Now we can call on the functions to produce a frequency table for each category. We will start with the posts prefixed with Ask HN, then we will compare the results for the Show HN and Other categories.

In [111]:
# When are the best times for Ask HN posts?

ask_hn_com_by_hr = comments_by_hour(ask_posts)

ask_hn_posts_by_hr = posts_by_hour(ask_posts)

ask_hn_avg_by_hr = avg_by_hour(ask_hn_com_by_hr, ask_hn_posts_by_hr)

best_time_to_post_ask_hn = sort_by_avg_comments(ask_hn_avg_by_hr)

f_print_top5("Best Times to Post for 'Ask HN' Comments",best_time_to_post_ask_hn)

Best Times to Post for 'Ask HN' Comments
03:00 PM: 38.59 average comments per post
02:00 AM: 23.81 average comments per post
08:00 PM: 21.52 average comments per post
04:00 PM: 16.80 average comments per post
09:00 PM: 16.01 average comments per post


The best time to submit a post to ask the Hacker News community a question is generally in the afternoon or evening hours.

In [113]:
# When are the best times for Show HN posts?

show_hn_com_by_hr = comments_by_hour(show_posts)

show_hn_posts_by_hr = posts_by_hour(show_posts)

show_hn_avg_by_hr = avg_by_hour(show_hn_com_by_hr, show_hn_posts_by_hr)

best_time_to_post_show_hn = sort_by_avg_comments(show_hn_avg_by_hr)

f_print_top5("Best Times to Post for 'Show HN' Comments", best_time_to_post_show_hn)


Best Times to Post for 'Show HN' Comments
06:00 PM: 15.77 average comments per post
12:00 AM: 15.71 average comments per post
02:00 PM: 13.44 average comments per post
11:00 PM: 12.42 average comments per post
10:00 PM: 12.39 average comments per post


The best time to submit a post to show the Hacker New community a project that you are working on is generally later in the evening.

In [114]:
# When are the best times for Other Posts?

other_com_by_hr = comments_by_hour(other_posts)

other_posts_by_hr = posts_by_hour(other_posts)

other_avg_by_hr = avg_by_hour(other_com_by_hr, other_posts_by_hr)

best_time_to_post_other = sort_by_avg_comments(other_avg_by_hr)

f_print_top5("Best Times to Post 'Other Content' for Comments", best_time_to_post_other)

Best Times to Post 'Other Content' for Comments
02:00 PM: 32.33 average comments per post
01:00 PM: 30.90 average comments per post
12:00 PM: 30.35 average comments per post
11:00 AM: 29.59 average comments per post
03:00 PM: 29.52 average comments per post


The afternoon is generally the best time to submit a post with 'Other Content' to generate comments from the Hacker News community.

## Conclusion

To summarize our results, we found that on average 'Ask HN' posts received more comments than posts in the 'Show HN' category. But overall, posts to the 'Other' category received the most comments, on average, from the Hacker News community.

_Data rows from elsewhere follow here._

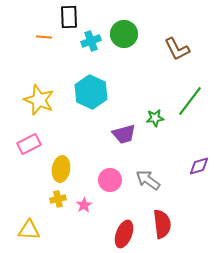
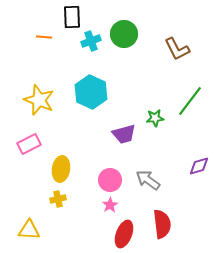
black rectangle: moved 3 px right
pink star: moved 26 px right
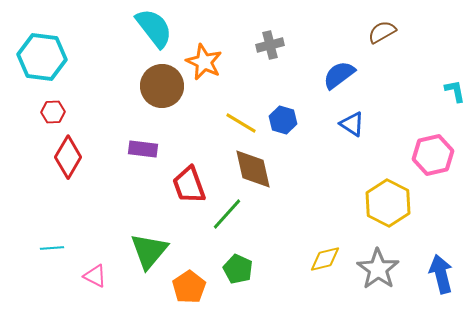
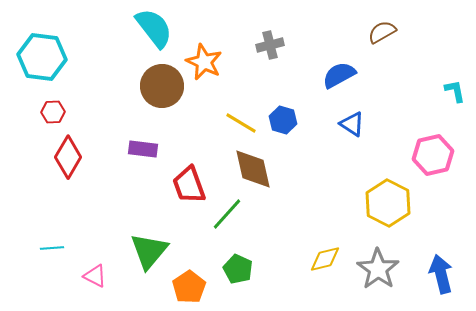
blue semicircle: rotated 8 degrees clockwise
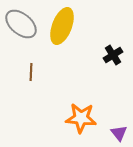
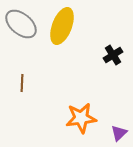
brown line: moved 9 px left, 11 px down
orange star: rotated 12 degrees counterclockwise
purple triangle: rotated 24 degrees clockwise
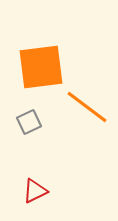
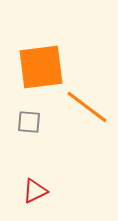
gray square: rotated 30 degrees clockwise
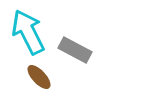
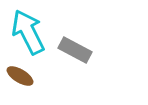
brown ellipse: moved 19 px left, 1 px up; rotated 16 degrees counterclockwise
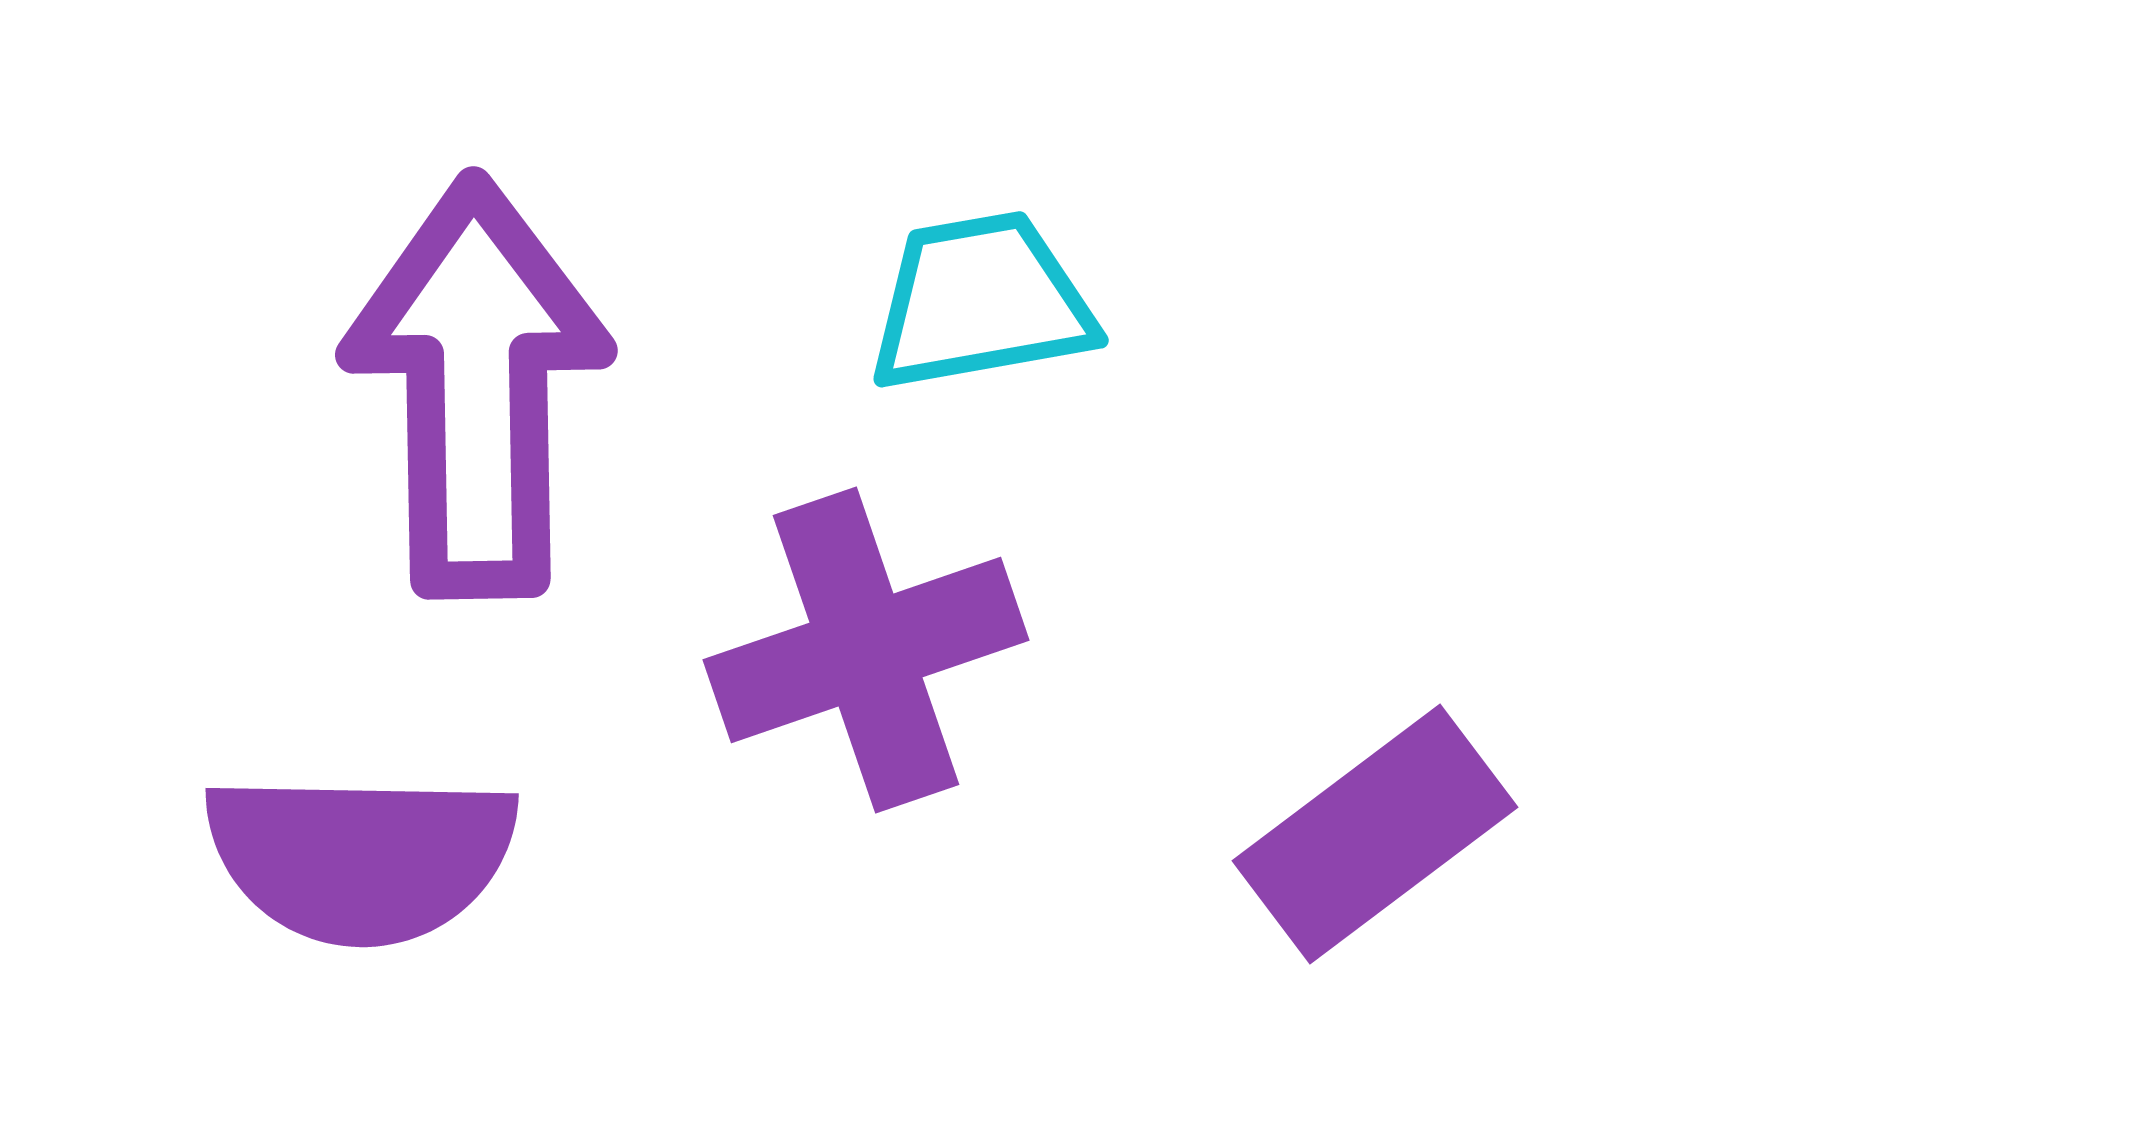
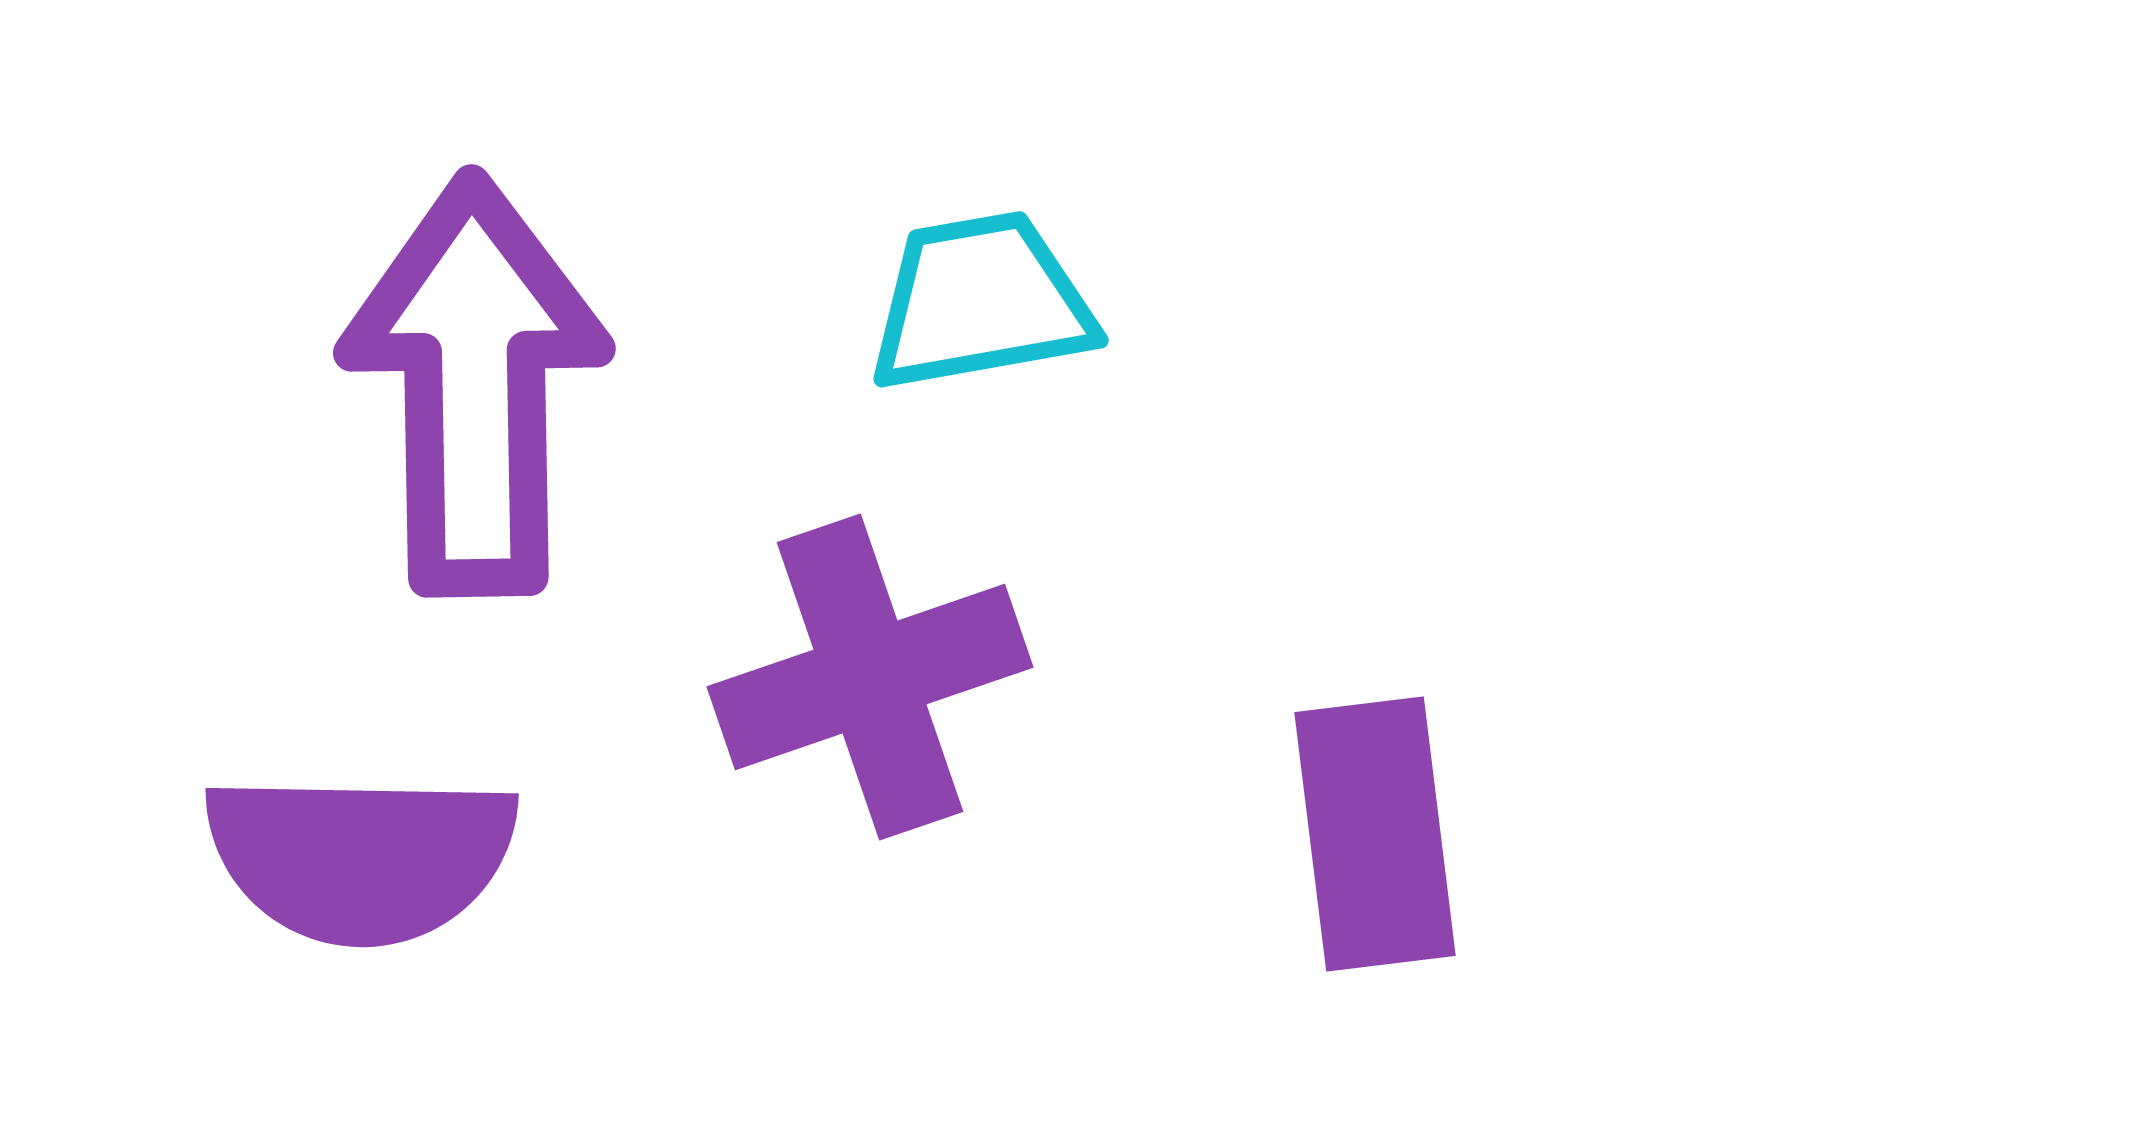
purple arrow: moved 2 px left, 2 px up
purple cross: moved 4 px right, 27 px down
purple rectangle: rotated 60 degrees counterclockwise
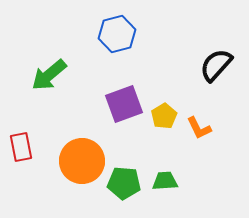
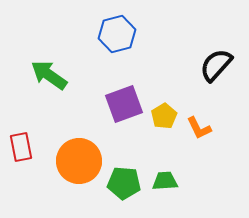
green arrow: rotated 75 degrees clockwise
orange circle: moved 3 px left
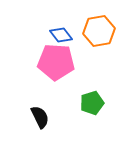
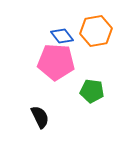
orange hexagon: moved 3 px left
blue diamond: moved 1 px right, 1 px down
green pentagon: moved 12 px up; rotated 25 degrees clockwise
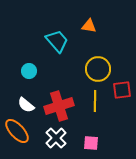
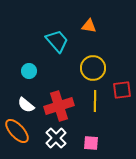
yellow circle: moved 5 px left, 1 px up
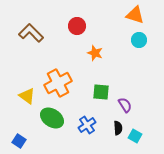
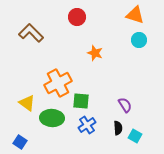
red circle: moved 9 px up
green square: moved 20 px left, 9 px down
yellow triangle: moved 7 px down
green ellipse: rotated 30 degrees counterclockwise
blue square: moved 1 px right, 1 px down
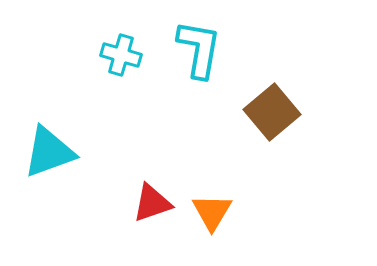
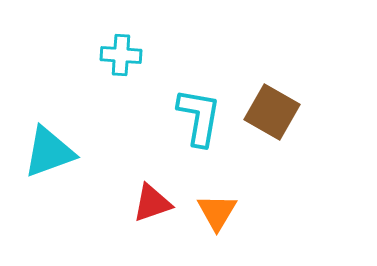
cyan L-shape: moved 68 px down
cyan cross: rotated 12 degrees counterclockwise
brown square: rotated 20 degrees counterclockwise
orange triangle: moved 5 px right
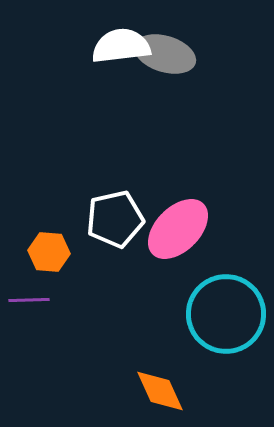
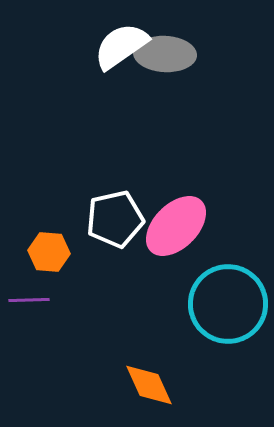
white semicircle: rotated 28 degrees counterclockwise
gray ellipse: rotated 14 degrees counterclockwise
pink ellipse: moved 2 px left, 3 px up
cyan circle: moved 2 px right, 10 px up
orange diamond: moved 11 px left, 6 px up
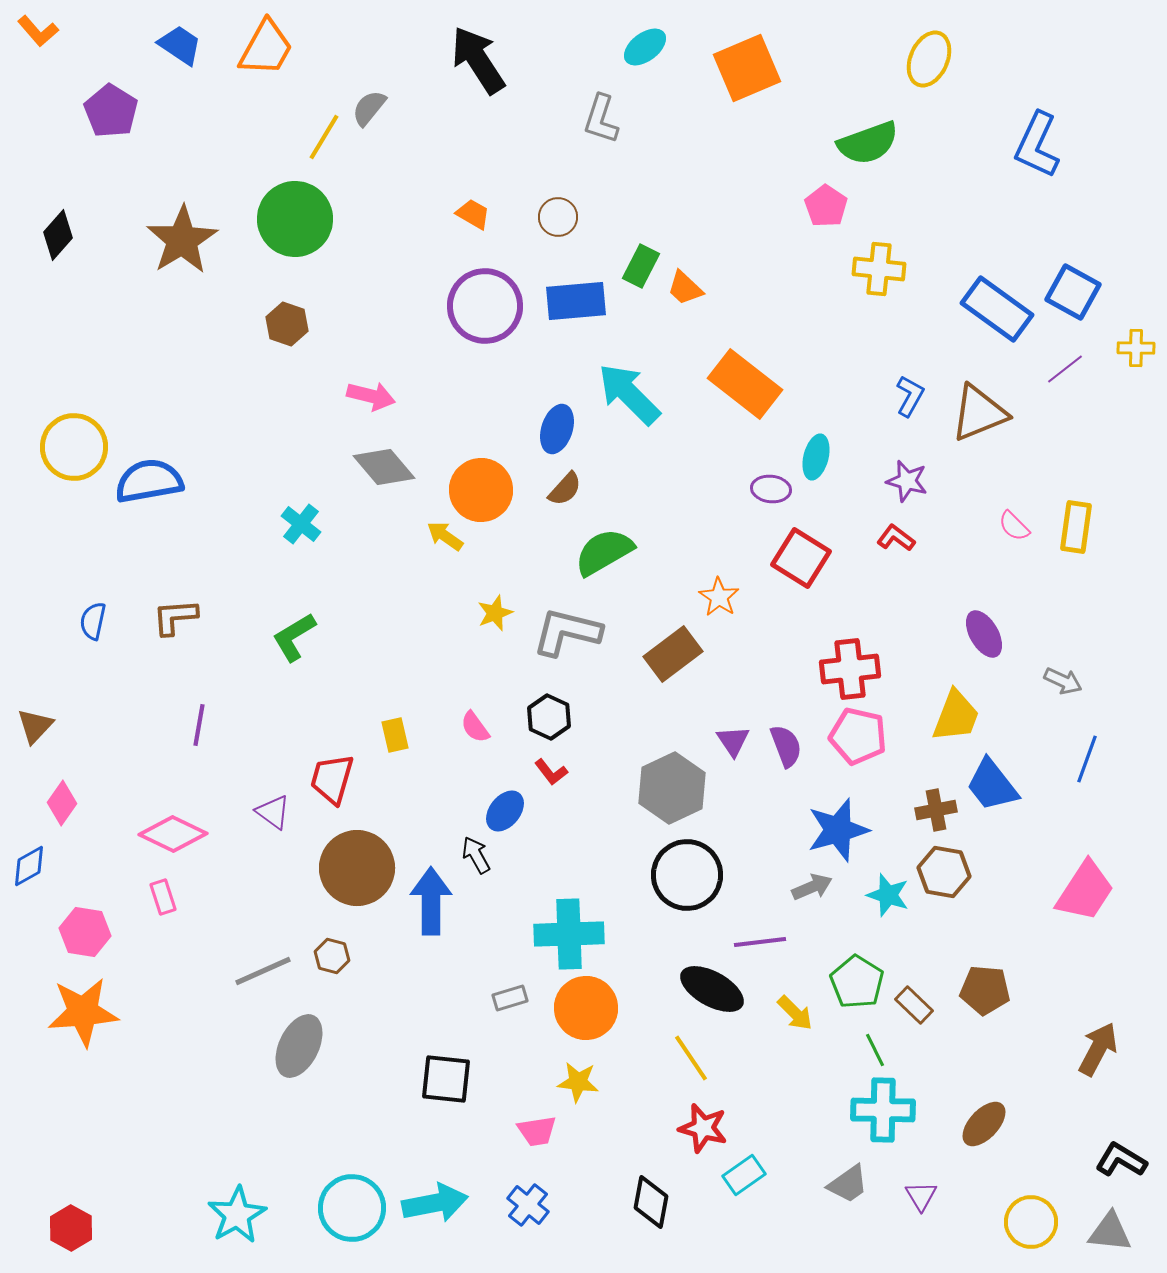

The afternoon is the best time for members to post 'Other' content to generate comments from the Hacker News community. The top 5 hours to submit a post are between 11 AM and 3 PM.

The best time to submit a post to ask the Hacker News community a question is generally later in the afternoon or early evening hours. The best hours to submit posts to 'Ask HN' were 3 PM, 4 PM, 8 PM, 9 PM and 2 AM.

Posts to 'Show HN' attract more comments on average if they are submitted later in the afternoon or evening hours. The best hours to submit a 'Show HN' post were 2 PM, 6 PM, 10 PM, 11 PM and 12 AM.